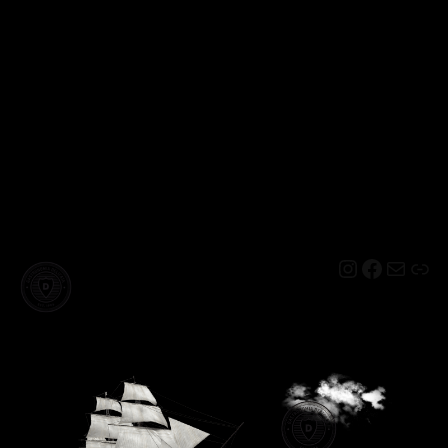
Instagram
Facebo
Mail
Lin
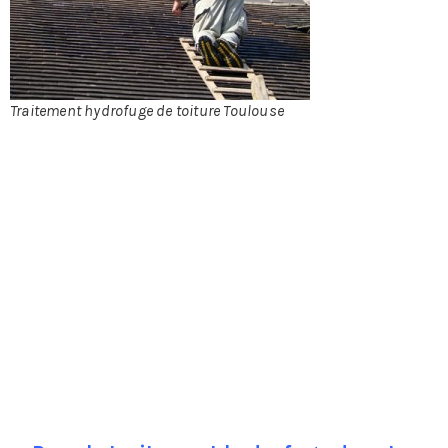
Traitement hydrofuge de toiture Toulouse
méditerranéenne le savent, c’est la toiture en tuile qui,
grâce à l’éclat de sa couleur, donne à l’habitation ce
cachet unique si prisé. Il est donc primordial d’entretenir
cette toiture, non seulement pour raison esthétique mais
aussi et surtout pour l’étanchéité. Toutefois, les aléas
climatiques, l’humidité ou, plus simplement, le temps
qui passe auront fatalement raison de la toiture si rien
n’est fait pour l’entretenir. S’il existe une foule de
traitements préventifs et curatifs, on s’intéressera au
traitement hydrofuge qui fait partie de la première
catégorie, en effet, ne dit-on pas suivant un dicton
populaire qu’ « il vaut mieux prévenir que guérir » ?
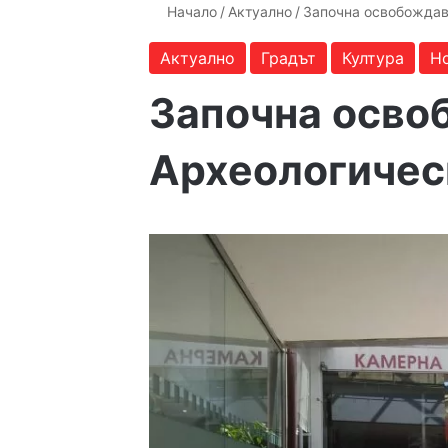
Начало
/
Актуално
/
Започна освобождав
Актуално
Градът
Култура
Н
Започна осво
Археологичес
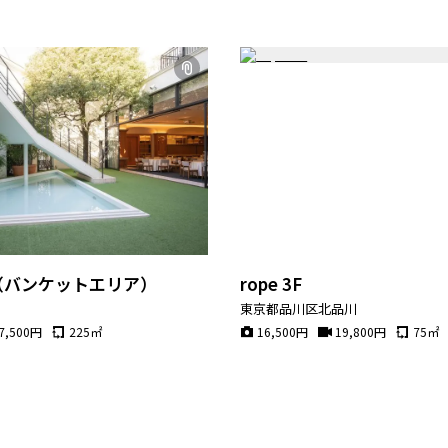
金（バンケットエリア）
rope 3F
台
東京都品川区北品川
7,500
円
225
㎡
16,500
円
19,800
円
75
㎡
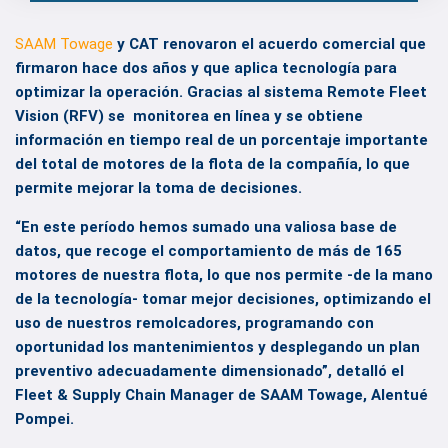
SAAM Towage
y CAT renovaron el acuerdo comercial que
firmaron hace dos años y que aplica tecnología para
optimizar la operación. Gracias al sistema Remote Fleet
Vision (RFV) se monitorea en línea y se obtiene
información en tiempo real de un porcentaje importante
del total de motores de la flota de la compañía, lo que
permite mejorar la toma de decisiones.
“En este período hemos sumado una valiosa base de
datos, que recoge el comportamiento de más de 165
motores de nuestra flota, lo que nos permite -de la mano
de la tecnología- tomar mejor decisiones, optimizando el
uso de nuestros remolcadores, programando con
oportunidad los mantenimientos y desplegando un plan
preventivo adecuadamente dimensionado”, detalló el
Fleet & Supply Chain Manager de SAAM Towage, Alentué
Pompei.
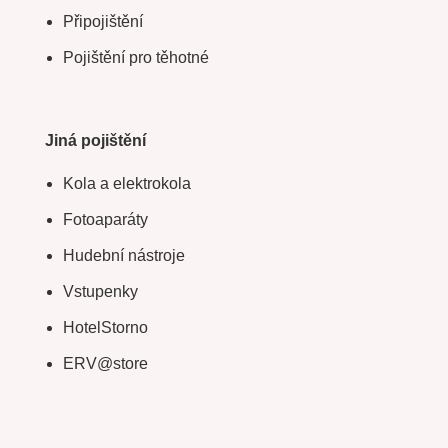
Připojištění
Pojištění pro těhotné
Jiná pojištění
Kola a elektrokola
Fotoaparáty
Hudební nástroje
Vstupenky
HotelStorno
ERV@store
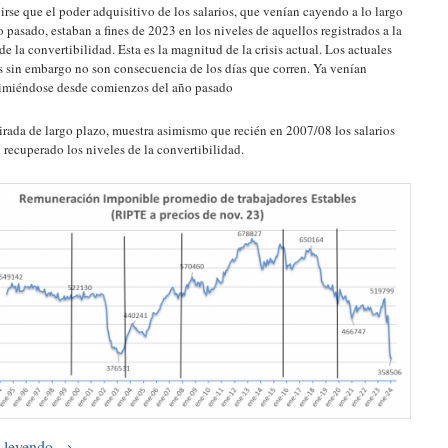
irse que el poder adquisitivo de los salarios, que venían cayendo a lo largo
o pasado, estaban a fines de 2023 en los niveles de aquellos registrados a la
 de la convertibilidad. Esta es la magnitud de la crisis actual. Los actuales
s sin embargo no son consecuencia de los días que corren. Ya venían
miéndose desde comienzos del año pasado
rada de largo plazo, muestra asimismo que recién en 2007/08 los salarios
 recuperado los niveles de la convertibilidad.
 leyendo
→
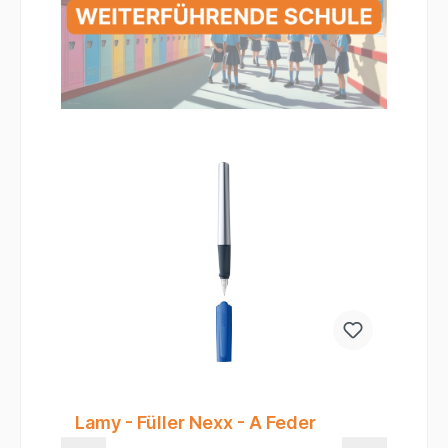
Lamy - Füller Nexx - A Feder
Fa
J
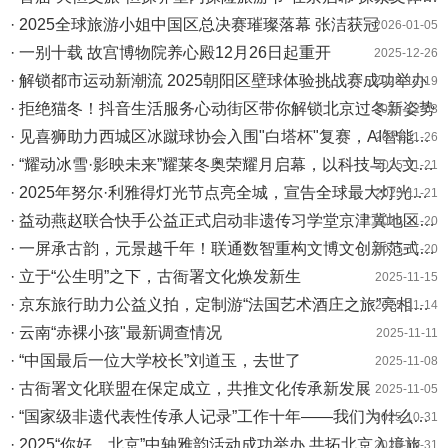
· 2025全球旅游小姐中国区总决赛璀璨落幕 张洁获冠
2026-01-05
· 一别十载 故宫博物院养心殿12月26日起重开
2025-12-26
· 解锁都市运动新潮流 2025朝阳区壁球体验挑战赛成功举办
2025-12-19
· 拒绝猫冬！抖音生活服务心动街区带你解锁北京过冬新姿势
2025-12-03
· 见喜狮助力西城区冰蹴球协会入围"白塔杯"复赛，AI智能体技术唤醒非遗体育新活力
2025-11-26
· “耀动冰雪·影映未来”耀莱冬奥荣耀月启幕，以科技与人文共铸双奥之城新记忆
2025-11-21
· 2025年努尔·利雅得灯光节点亮全城，宣告全球最大灯光艺术节重磅回归
2025-11-21
· 益动燕赵联合快手公益正式启动非遗传习学堂京津冀地区项目
2025-11-20
· 一屏承古韵，元景越千年！联通数智重构文博文创新范式的野望
2025-11-20
· 立于“公生明”之下，古衙署文化焕发新生
2025-11-15
· 京东旅行助力公益义拍，定制游“法国艺术酒庄之旅”亮相UCCA Gala 2025
2025-11-14
· 云南“赤裸小孩"最新调查情况
2025-11-11
· “中国最后一位大学校长”刘道玉，去世了
2025-11-08
· 古衙署文化联盟在保定成立，共推文化传承新发展
2025-11-05
· “国家级非遗代表性传承人记录”工作十年——我们为什么要记录
2025-10-31
· 2025“你好，北京”中轴雅韵活动成功举办 共拓北京入境旅游发展新篇
2025-10-31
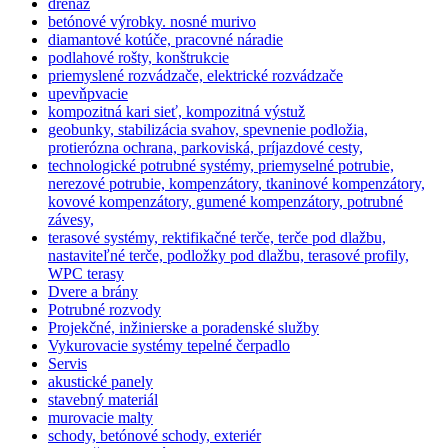
drenáž
betónové výrobky. nosné murivo
diamantové kotúče, pracovné náradie
podlahové rošty, konštrukcie
priemyslené rozvádzače, elektrické rozvádzače
upevňpvacie
kompozitná kari sieť, kompozitná výstuž
geobunky, stabilizácia svahov, spevnenie podložia,
protierózna ochrana, parkoviská, príjazdové cesty,
technologické potrubné systémy, priemyselné potrubie,
nerezové potrubie, kompenzátory, tkaninové kompenzátory,
kovové kompenzátory, gumené kompenzátory, potrubné
závesy,
terasové systémy, rektifikačné terče, terče pod dlažbu,
nastaviteľné terče, podložky pod dlažbu, terasové profily,
WPC terasy
Dvere a brány
Potrubné rozvody
Projekčné, inžinierske a poradenské služby
Vykurovacie systémy tepelné čerpadlo
Servis
akustické panely
stavebný materiál
murovacie malty
schody, betónové schody, exteriér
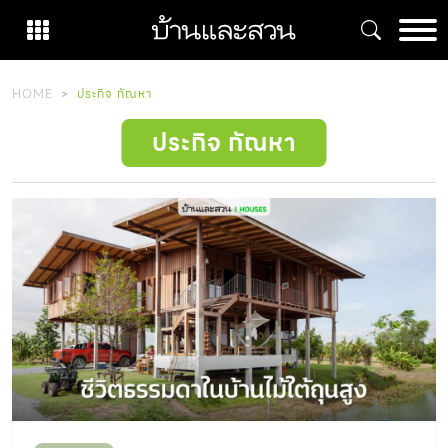
Skip
to
content
HOME
ประกิจ กัณหา
ประกิจ กัณหา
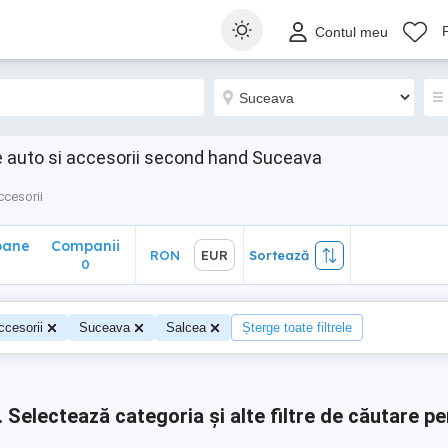
ane
Companii
RON
EUR
Sortează
Contul meu
0
se auto si accesorii second hand Suceava
ccesorii
oane
Companii
RON
EUR
Sortează
0
0
ccesorii
Suceava
Salcea
Șterge toate filtrele
.
Selectează categoria și alte filtre de căutare pe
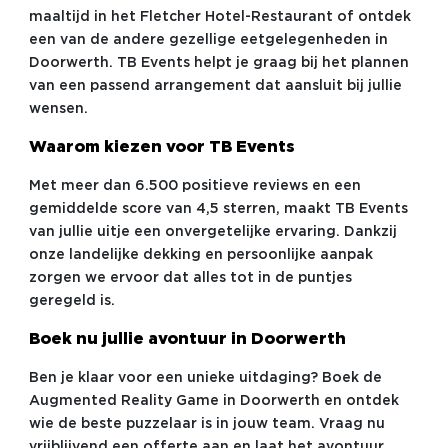
maaltijd in het Fletcher Hotel-Restaurant of ontdek
een van de andere gezellige eetgelegenheden in
Doorwerth. TB Events helpt je graag bij het plannen
van een passend arrangement dat aansluit bij jullie
wensen.
Waarom kiezen voor TB Events
Met meer dan 6.500 positieve reviews en een
gemiddelde score van 4,5 sterren, maakt TB Events
van jullie uitje een onvergetelijke ervaring. Dankzij
onze landelijke dekking en persoonlijke aanpak
zorgen we ervoor dat alles tot in de puntjes
geregeld is.
Boek nu jullie avontuur in Doorwerth
Ben je klaar voor een unieke uitdaging? Boek de
Augmented Reality Game in Doorwerth en ontdek
wie de beste puzzelaar is in jouw team. Vraag nu
vrijblijvend een offerte aan en laat het avontuur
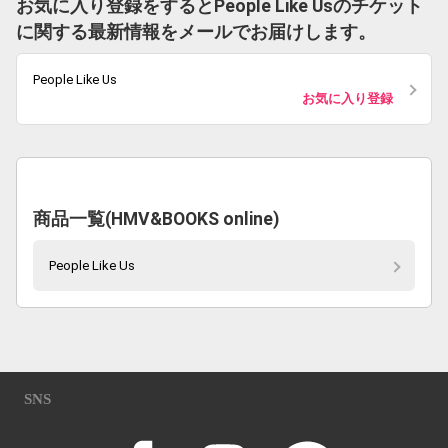
お気に入り登録をするとPeople Like Usのチケット
に関する最新情報をメールでお届けします。
People Like Us
お気に入り登録
商品一覧(HMV&BOOKS online)
People Like Us
SNS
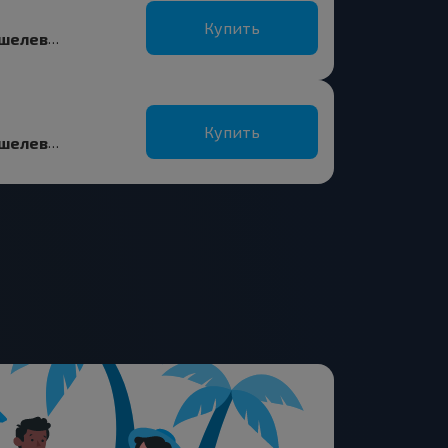
Купить
Кривск Пов, Буда-Кошелевский р-н ГОМЕЛЬСКАЯ ОБЛ. Беларусь
Купить
Кривск Пов, Буда-Кошелевский р-н ГОМЕЛЬСКАЯ ОБЛ. Беларусь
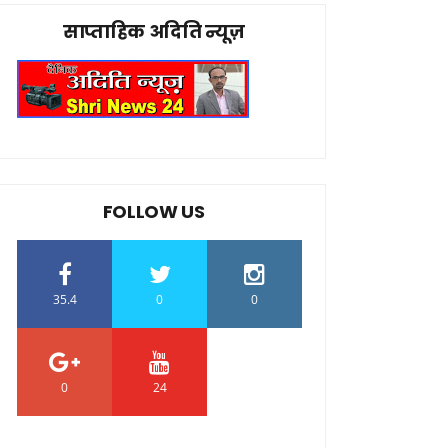
साप्ताहिक अदिति न्यूज़
FOLLOW US
35.4
0
0
0
24
0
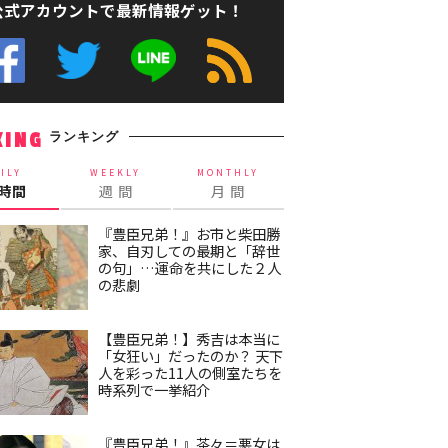
公式アカウントで最新情報ゲット！
ランキング
KING
ILY
WEEKLY
MONTHLY
4時間
週 間
月 間
『豊臣兄弟！』お市と柴田勝
家、自刃しての最期と「辞世
の句」…運命を共にした２人
の悲劇
【豊臣兄弟！】秀吉は本当に
「女狂い」だったのか？ 天下
人を彩った11人の側室たちを
時系列で一挙紹介
『豊臣兄弟！』茶々＝悪女は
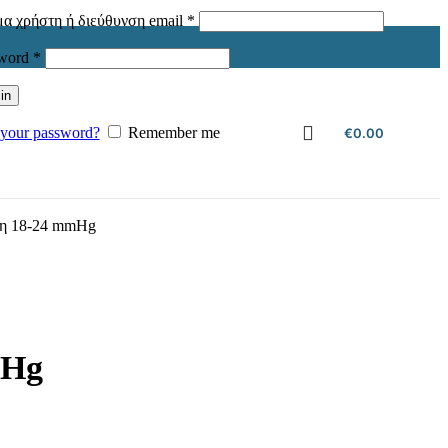
Απαιτείται
α χρήστη ή διεύθυνση email
*
Απαιτείται
sword
*
in
 your password?
Remember me
€
0.00
όνη 18-24 mmHg
mHg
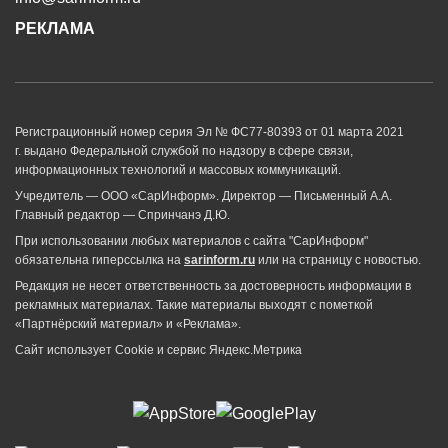
РЕКЛАМА
Регистрационный номер серия Эл № ФС77-80393 от 01 марта 2021
г. выдано Федеральной службой по надзору в сфере связи,
информационных технологий и массовых коммуникаций.
Учредитель — ООО «СарИнформ». Директор — Письменный А.А.
Главный редактор — Спринчанэ Д.Ю.
При использовании любых материалов с сайта "СарИнформ"
обязательна гиперссылка на
sarinform.ru
или на страницу с новостью.
Редакция не несет ответственность за достоверность информации в
рекламных материалах. Такие материалы выходят с пометкой
«Партнёрский материал» и «Реклама».
Сайт использует Cookie и сервиc Яндекс.Метрика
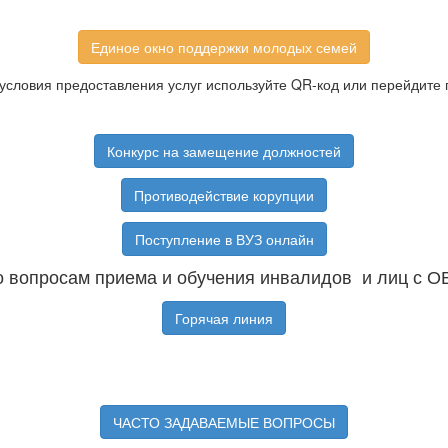
Единое окно поддержки молодых семей
условия предоставления услуг используйте QR-код или перейдите 
Конкурс на замещение должностей
Противодействие корупции
Поступление в ВУЗ онлайн
 вопросам приема и обучения инвалидов и лиц с О
Горячая линия
ЧАСТО ЗАДАВАЕМЫЕ ВОПРОСЫ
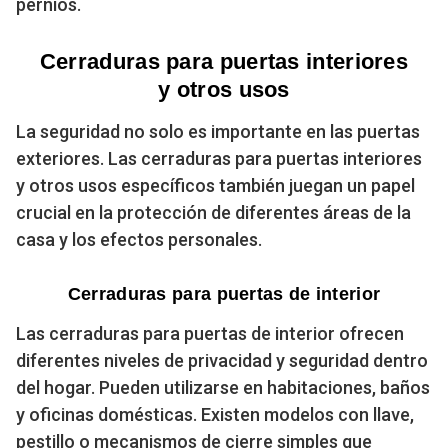
pernios.
Cerraduras para puertas interiores
y otros usos
La seguridad no solo es importante en las puertas
exteriores. Las cerraduras para puertas interiores
y otros usos específicos también juegan un papel
crucial en la protección de diferentes áreas de la
casa y los efectos personales.
Cerraduras para puertas de interior
Las cerraduras para puertas de interior ofrecen
diferentes niveles de privacidad y seguridad dentro
del hogar. Pueden utilizarse en habitaciones, baños
y oficinas domésticas. Existen modelos con llave,
pestillo o mecanismos de cierre simples que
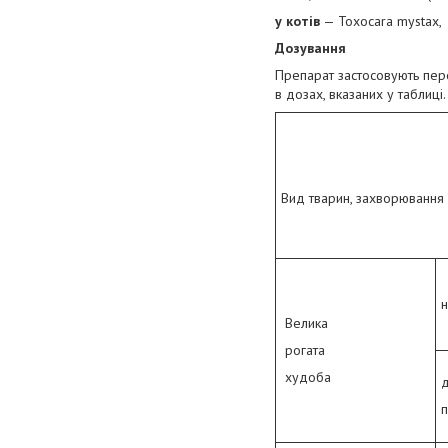
у котів
— Toxocara mystax, A
Дозування
Препарат застосовують перо
в дозах, вказаних у таблиці.
Вид тварин, захворювання
н
Велика
рогата
худоба
д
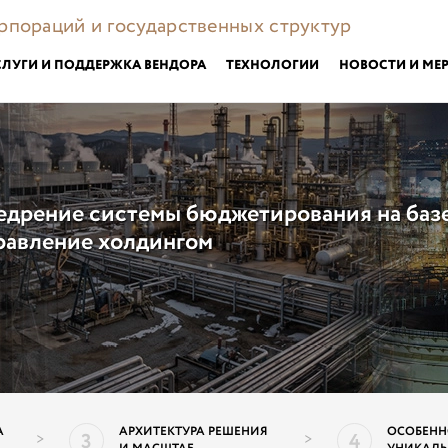
орпораций и государственных структур
СЛУГИ И ПОДДЕРЖКА ВЕНДОРА
ТЕХНОЛОГИИ
НОВОСТИ И МЕ
едрение системы бюджетирования на базе
равление холдингом
А
АРХИТЕКТУРА РЕШЕНИЯ
ОСОБЕНН
3
4
>
>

# # #

Exercise instructions – From the records above, pull every line that has the string "puertas" and copy it.

Response for this exercise –
Cerraduras para puertas interiores
La seguridad no solo es importante en las puertas
exteriores. Las cerraduras para puertas interiores
Cerraduras para puertas de interior
Las cerraduras para puertas de interior ofrecen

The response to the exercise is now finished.